- [EXERCISE OBJECTIVE] Begin at the top of the records below and print each line exactly until the line containing "this section. |" has been printed; any pictures are to be left out.

- [Saved entries]
== == ==
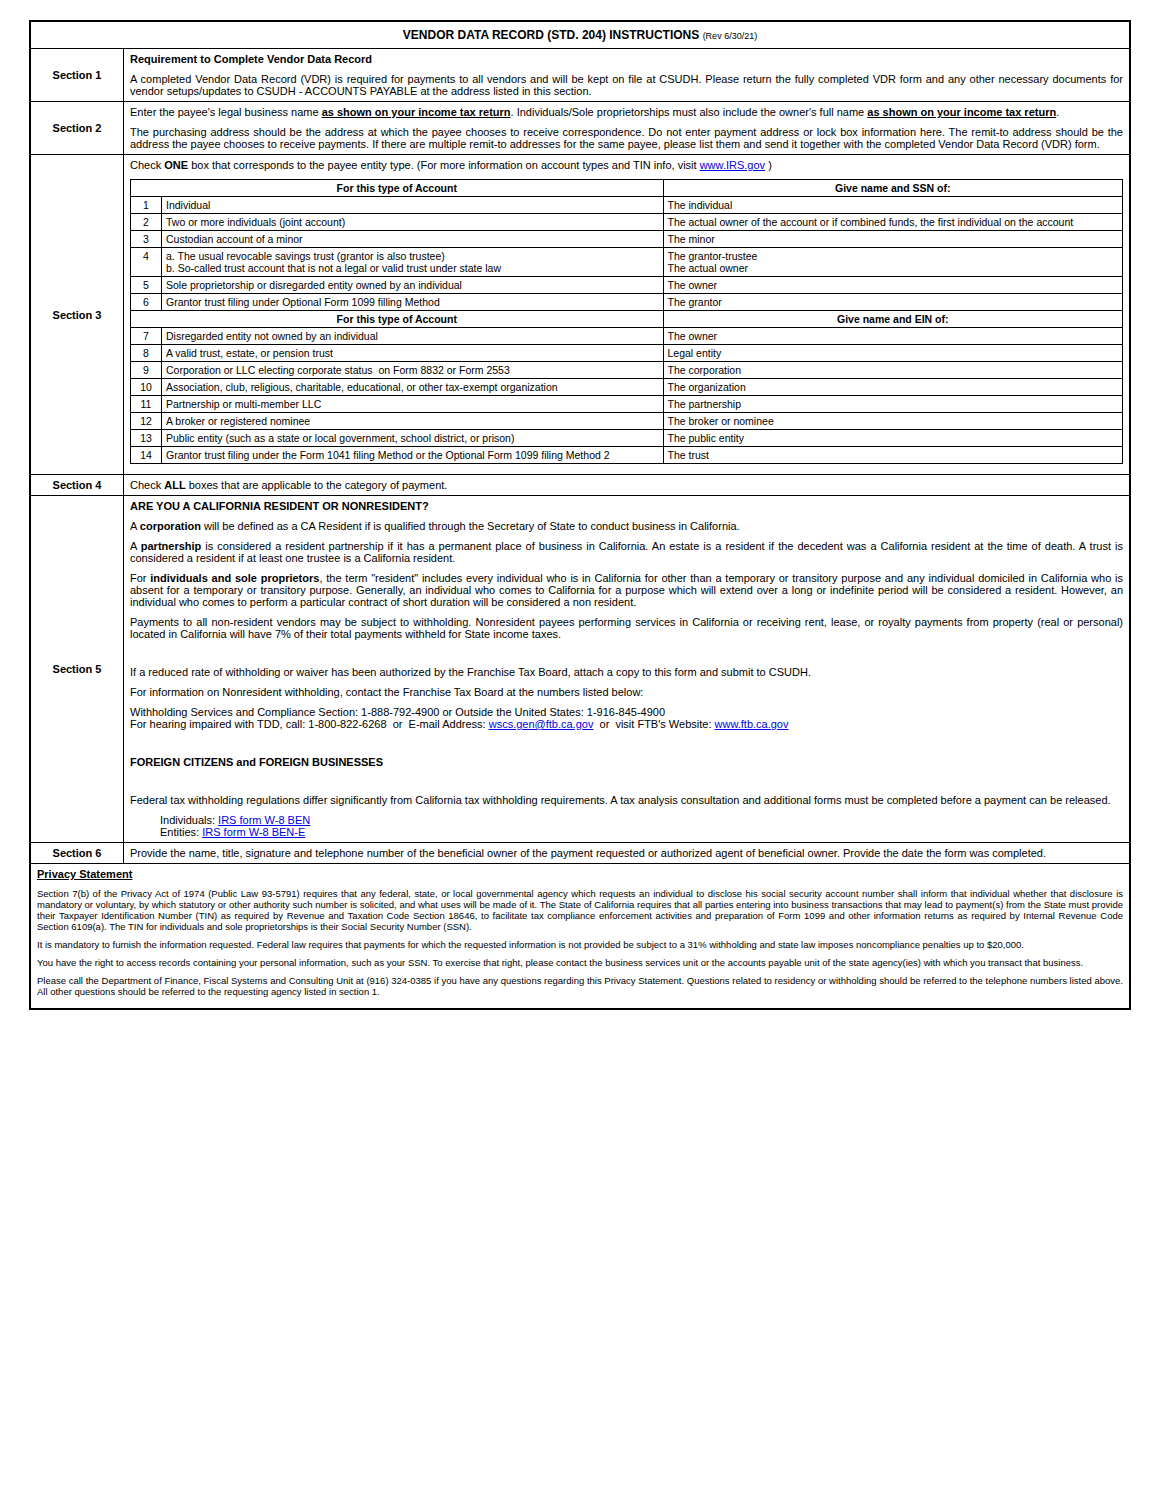| VENDOR DATA RECORD (STD. 204) INSTRUCTIONS (Rev 6/30/21) |
| Section 1 | Requirement to Complete Vendor Data Record A completed Vendor Data Record (VDR) is required for payments to all vendors and will be kept on file at CSUDH. Please return the fully completed VDR form and any other necessary documents for vendor setups/updates to CSUDH - ACCOUNTS PAYABLE at the address listed in this section. |
| Section 2 | Enter the payee's legal business name as shown on your income tax return . Individuals/Sole proprietorships must also include the owner's full name as shown on your income tax return . The purchasing address should be the address at which the payee chooses to receive correspondence. Do not enter payment address or lock box information here. The remit-to address should be the address the payee chooses to receive payments. If there are multiple remit-to addresses for the same payee, please list them and send it together with the completed Vendor Data Record (VDR) form. |
| Section 3 | Check ONE box that corresponds to the payee entity type. (For more information on account types and TIN info, visit www.IRS.gov ) / For this type of Account / Give name and SSN of: / / --- / --- / / 1 / Individual / The individual / / 2 / Two or more individuals (joint account) / The actual owner of the account or if combined funds, the first individual on the account / / 3 / Custodian account of a minor / The minor / / 4 / a. The usual revocable savings trust (grantor is also trustee) b. So-called trust account that is not a legal or valid trust under state law / The grantor-trustee The actual owner / / 5 / Sole proprietorship or disregarded entity owned by an individual / The owner / / 6 / Grantor trust filing under Optional Form 1099 filling Method / The grantor / / For this type of Account / Give name and EIN of: / / 7 / Disregarded entity not owned by an individual / The owner / / 8 / A valid trust, estate, or pension trust / Legal entity / / 9 / Corporation or LLC electing corporate status on Form 8832 or Form 2553 / The corporation / / 10 / Association, club, religious, charitable, educational, or other tax-exempt organization / The organization / / 11 / Partnership or multi-member LLC / The partnership / / 12 / A broker or registered nominee / The broker or nominee / / 13 / Public entity (such as a state or local government, school district, or prison) / The public entity / / 14 / Grantor trust filing under the Form 1041 filing Method or the Optional Form 1099 filing Method 2 / The trust / |
| Section 4 | Check ALL boxes that are applicable to the category of payment. |
| Section 5 | ARE YOU A CALIFORNIA RESIDENT OR NONRESIDENT? A corporation will be defined as a CA Resident if is qualified through the Secretary of State to conduct business in California. A partnership is considered a resident partnership if it has a permanent place of business in California. An estate is a resident if the decedent was a California resident at the time of death. A trust is considered a resident if at least one trustee is a California resident. For individuals and sole proprietors , the term "resident" includes every individual who is in California for other than a temporary or transitory purpose and any individual domiciled in California who is absent for a temporary or transitory purpose. Generally, an individual who comes to California for a purpose which will extend over a long or indefinite period will be considered a resident. However, an individual who comes to perform a particular contract of short duration will be considered a non resident. Payments to all non-resident vendors may be subject to withholding. Nonresident payees performing services in California or receiving rent, lease, or royalty payments from property (real or personal) located in California will have 7% of their total payments withheld for State income taxes. If a reduced rate of withholding or waiver has been authorized by the Franchise Tax Board, attach a copy to this form and submit to CSUDH. For information on Nonresident withholding, contact the Franchise Tax Board at the numbers listed below: Withholding Services and Compliance Section: 1-888-792-4900 or Outside the United States: 1-916-845-4900 For hearing impaired with TDD, call: 1-800-822-6268 or E-mail Address: wscs.gen@ftb.ca.gov or visit FTB's Website: www.ftb.ca.gov FOREIGN CITIZENS and FOREIGN BUSINESSES Federal tax withholding regulations differ significantly from California tax withholding requirements. A tax analysis consultation and additional forms must be completed before a payment can be released. Individuals: IRS form W-8 BEN Entities: IRS form W-8 BEN-E |
| Section 6 | Provide the name, title, signature and telephone number of the beneficial owner of the payment requested or authorized agent of beneficial owner. Provide the date the form was completed. |
| Privacy Statement |
| Section 7(b) of the Privacy Act of 1974 (Public Law 93-5791) requires that any federal, state, or local governmental agency which requests an individual to disclose his social security account number shall inform that individual whether that disclosure is mandatory or voluntary, by which statutory or other authority such number is solicited, and what uses will be made of it. The State of California requires that all parties entering into business transactions that may lead to payment(s) from the State must provide their Taxpayer Identification Number (TIN) as required by Revenue and Taxation Code Section 18646, to facilitate tax compliance enforcement activities and preparation of Form 1099 and other information returns as required by Internal Revenue Code Section 6109(a). The TIN for individuals and sole proprietorships is their Social Security Number (SSN). It is mandatory to furnish the information requested. Federal law requires that payments for which the requested information is not provided be subject to a 31% withholding and state law imposes noncompliance penalties up to $20,000. You have the right to access records containing your personal information, such as your SSN. To exercise that right, please contact the business services unit or the accounts payable unit of the state agency(ies) with which you transact that business. Please call the Department of Finance, Fiscal Systems and Consulting Unit at (916) 324-0385 if you have any questions regarding this Privacy Statement. Questions related to residency or withholding should be referred to the telephone numbers listed above. All other questions should be referred to the requesting agency listed in section 1. |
== == ==
- [REPLY]
| VENDOR DATA RECORD (STD. 204) INSTRUCTIONS (Rev 6/30/21) |
| Section 1 | Requirement to Complete Vendor Data Record A completed Vendor Data Record (VDR) is required for payments to all vendors and will be kept on file at CSUDH. Please return the fully completed VDR form and any other necessary documents for vendor setups/updates to CSUDH - ACCOUNTS PAYABLE at the address listed in this section. |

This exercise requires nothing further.